**Supplied information:**

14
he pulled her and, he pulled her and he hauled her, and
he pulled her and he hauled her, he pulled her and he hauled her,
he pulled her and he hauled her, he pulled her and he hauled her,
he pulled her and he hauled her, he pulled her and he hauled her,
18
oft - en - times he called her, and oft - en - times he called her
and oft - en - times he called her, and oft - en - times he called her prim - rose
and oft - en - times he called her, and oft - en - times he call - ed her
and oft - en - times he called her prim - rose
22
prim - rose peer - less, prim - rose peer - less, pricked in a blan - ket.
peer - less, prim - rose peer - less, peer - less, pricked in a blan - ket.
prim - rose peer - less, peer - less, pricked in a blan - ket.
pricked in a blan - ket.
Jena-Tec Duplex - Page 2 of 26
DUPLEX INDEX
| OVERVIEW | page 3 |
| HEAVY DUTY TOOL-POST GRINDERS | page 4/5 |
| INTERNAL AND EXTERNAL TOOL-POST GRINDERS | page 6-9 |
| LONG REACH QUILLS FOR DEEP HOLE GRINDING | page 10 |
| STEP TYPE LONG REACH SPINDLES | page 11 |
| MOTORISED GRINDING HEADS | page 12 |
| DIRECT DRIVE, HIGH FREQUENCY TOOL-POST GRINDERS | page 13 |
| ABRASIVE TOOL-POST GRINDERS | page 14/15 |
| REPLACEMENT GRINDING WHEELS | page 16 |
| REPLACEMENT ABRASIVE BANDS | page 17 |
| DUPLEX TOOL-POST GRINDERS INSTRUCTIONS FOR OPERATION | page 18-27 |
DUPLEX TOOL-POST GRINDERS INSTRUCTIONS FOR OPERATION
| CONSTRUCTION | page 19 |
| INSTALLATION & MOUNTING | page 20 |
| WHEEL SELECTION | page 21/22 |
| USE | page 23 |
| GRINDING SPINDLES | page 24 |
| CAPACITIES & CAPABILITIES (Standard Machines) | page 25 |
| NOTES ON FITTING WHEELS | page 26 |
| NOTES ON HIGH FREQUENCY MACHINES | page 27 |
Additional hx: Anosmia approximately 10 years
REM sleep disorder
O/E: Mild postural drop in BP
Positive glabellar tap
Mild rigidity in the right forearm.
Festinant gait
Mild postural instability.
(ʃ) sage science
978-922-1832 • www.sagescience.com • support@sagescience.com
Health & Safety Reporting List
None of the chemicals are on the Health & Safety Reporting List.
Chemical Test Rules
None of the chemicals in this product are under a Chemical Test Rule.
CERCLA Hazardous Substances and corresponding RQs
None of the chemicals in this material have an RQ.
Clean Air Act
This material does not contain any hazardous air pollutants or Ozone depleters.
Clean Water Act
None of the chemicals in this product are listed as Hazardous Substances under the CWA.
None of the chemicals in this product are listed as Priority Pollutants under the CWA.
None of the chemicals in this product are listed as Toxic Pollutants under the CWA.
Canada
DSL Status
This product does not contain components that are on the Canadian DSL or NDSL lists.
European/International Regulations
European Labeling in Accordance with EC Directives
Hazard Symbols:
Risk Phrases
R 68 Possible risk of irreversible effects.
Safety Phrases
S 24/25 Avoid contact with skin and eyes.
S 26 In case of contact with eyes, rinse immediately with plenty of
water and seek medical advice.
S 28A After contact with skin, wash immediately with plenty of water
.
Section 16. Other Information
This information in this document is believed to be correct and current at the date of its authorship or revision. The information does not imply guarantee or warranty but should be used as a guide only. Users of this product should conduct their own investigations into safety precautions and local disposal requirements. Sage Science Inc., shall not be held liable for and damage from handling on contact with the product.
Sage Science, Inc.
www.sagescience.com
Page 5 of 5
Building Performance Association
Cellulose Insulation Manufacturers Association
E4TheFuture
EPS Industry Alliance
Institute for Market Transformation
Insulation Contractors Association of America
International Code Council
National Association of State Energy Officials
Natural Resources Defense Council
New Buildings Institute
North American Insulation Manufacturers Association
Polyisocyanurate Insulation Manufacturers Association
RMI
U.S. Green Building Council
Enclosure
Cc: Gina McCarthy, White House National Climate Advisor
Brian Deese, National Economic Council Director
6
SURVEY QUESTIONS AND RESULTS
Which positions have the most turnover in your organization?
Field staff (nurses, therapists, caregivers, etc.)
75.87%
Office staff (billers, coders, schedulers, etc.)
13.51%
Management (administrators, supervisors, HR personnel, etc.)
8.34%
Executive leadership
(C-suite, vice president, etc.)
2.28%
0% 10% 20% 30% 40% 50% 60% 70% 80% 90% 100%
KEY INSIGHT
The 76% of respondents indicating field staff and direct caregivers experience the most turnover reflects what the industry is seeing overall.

**Task:** Set down, word for word, every line from the line that holds "0% 10% 20% 30% 40% 50% 60% 70% 80% 90% 100%" to the end of the entries above, including both ends.

**Exercise output:**
0% 10% 20% 30% 40% 50% 60% 70% 80% 90% 100%
KEY INSIGHT
The 76% of respondents indicating field staff and direct caregivers experience the most turnover reflects what the industry is seeing overall.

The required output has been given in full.